For him the embarrassing moment was compounded when a herd of passing elephants from the travelling circus took turns finding relief from constipation that had obviously twisted their bowels for an indefinite period, leaving Tom with his own dilemma of finding an adequate oxygen supply with which to live to sell another day. I suspect he managed though I didn't stay because there was no personal satisfaction in seeing something like that.

5 comments:

Ultra Toast Mosha God said...

I enquired about scientology once.

I journeyed to the organisations offices in Perth. A wannabe mystic halfwit and I debated the nature of creation for a while before the small matter of the fee came up.

They wanted me to sign up for 2 years. I would earn nothing.

I laughed.

Then left.

Kaufman said...

What are you talking about? This story was a remake of Little Red Riding Hood.

Actually, it wasn't, but seeing as we're onto flapping gums about scientology I figured I'd change the subject.

So, what did you think of Australia during your tour? Be honest cause I do not possess hyper-sensitive patriotic genes. Did you get the impression we were clones of the Borg collective known as the USA?

Ultra Toast Mosha God said...

I liked it a lot, but everything seemed a little superficial and I found it hard to fit in.

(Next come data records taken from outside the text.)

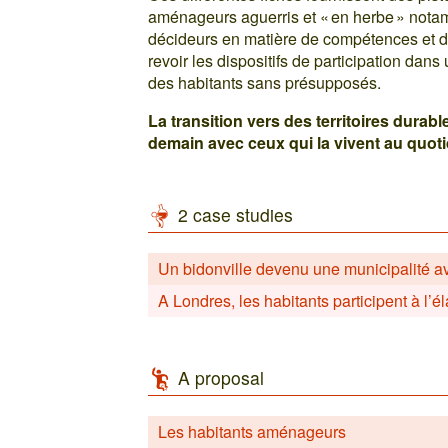
aménageurs aguerris et « en herbe » notam
décideurs en matière de compétences et de
revoir les dispositifs de participation dan
des habitants sans présupposés.
La transition vers des territoires durabl
demain avec ceux qui la vivent au quot
2 case studies
Un bidonville devenu une municipalité ave
A Londres, les habitants participent à l’é
A proposal
Les habitants aménageurs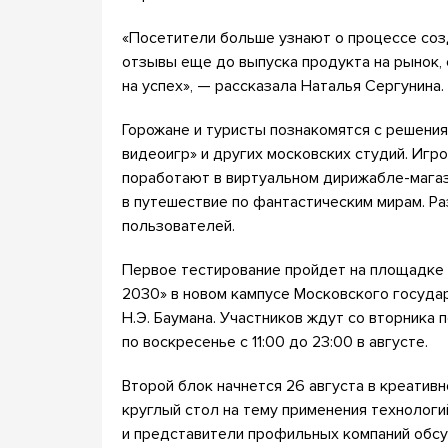
«Посетители больше узнают о процессе соз
отзывы еще до выпуска продукта на рынок, 
на успех», — рассказала Наталья Сергунина.
Горожане и туристы познакомятся с решени
видеоигр» и других московских студий. Игр
поработают в виртуальном дирижабле-магаз
в путешествие по фантастическим мирам. Ра
пользователей.
Первое тестирование пройдет на площадке
2030» в новом кампусе Московского госуда
Н.Э. Баумана. Участников ждут со вторника п
по воскресенье с 11:00 до 23:00 в августе.
Второй блок начнется 26 августа в креативн
круглый стол на тему применения технологи
и представители профильных компаний обсу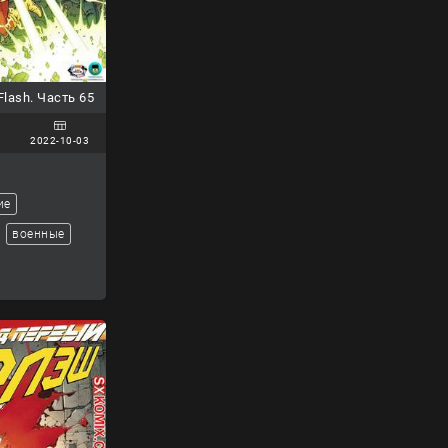
lash. Часть 65
2022-10-03
ие
военные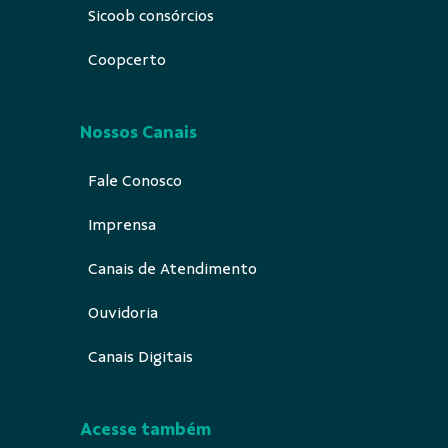
Sicoob consórcios
Coopcerto
Nossos Canais
Fale Conosco
Imprensa
Canais de Atendimento
Ouvidoria
Canais Digitais
Acesse também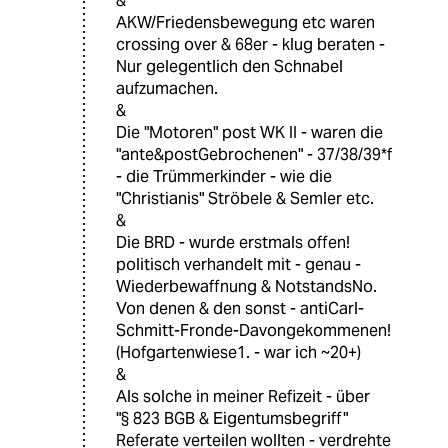
&
AKW/Friedensbewegung etc waren
crossing over & 68er - klug beraten -
Nur gelegentlich den Schnabel
aufzumachen.
&
Die "Motoren" post WK II - waren die
"ante&postGebrochenen" - 37/38/39*f
- die Trümmerkinder - wie die
"Christianis" Ströbele & Semler etc.
&
Die BRD - wurde erstmals offen!
politisch verhandelt mit - genau -
Wiederbewaffnung & NotstandsNo.
Von denen & den sonst - antiCarl-
Schmitt-Fronde-Davongekommenen!
(Hofgartenwiese1. - war ich ~20+)
&
Als solche in meiner Refizeit - über
"§ 823 BGB & Eigentumsbegriff"
Referate verteilen wollten - verdrehte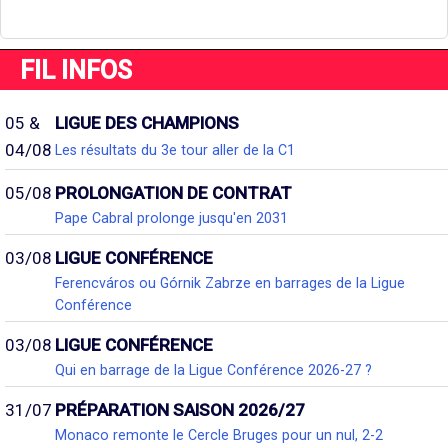
FIL INFOS
05 &
LIGUE DES CHAMPIONS
04/08
Les résultats du 3e tour aller de la C1
05/08
PROLONGATION DE CONTRAT
Pape Cabral prolonge jusqu'en 2031
03/08
LIGUE CONFÉRENCE
Ferencváros ou Górnik Zabrze en barrages de la Ligue
Conférence
03/08
LIGUE CONFÉRENCE
Qui en barrage de la Ligue Conférence 2026-27 ?
31/07
PRÉPARATION SAISON 2026/27
Monaco remonte le Cercle Bruges pour un nul, 2-2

My abstract humour often fell on deaf ears. The people, whilst hospitable and accomodating, seemed to be struggling to identify themselves in relation to their well established western cousins.

Kind of like the youngest brother struggling to be heard in a particularly noisy family.

I spent time 12 months in Tassie, then 10 months in Perth a couple of years later.

Kaufman said...

Haven't been to either of those places myself but am desperate to go. Actually, I'd be chuffed to go anywhere it if would take me away from here. Surely seven months won't seem any more prolonged than, say, seventeen months. Right?

BTW, thanks for being my sole reader. It's good to know I'm not alone in my lonely state of existence.

Ultra Toast Mosha God said...

Where the hell ARE you and DDC anyway?

You're welcome to visit my planet anytime.

We can go and shoot pellets at dogs or something.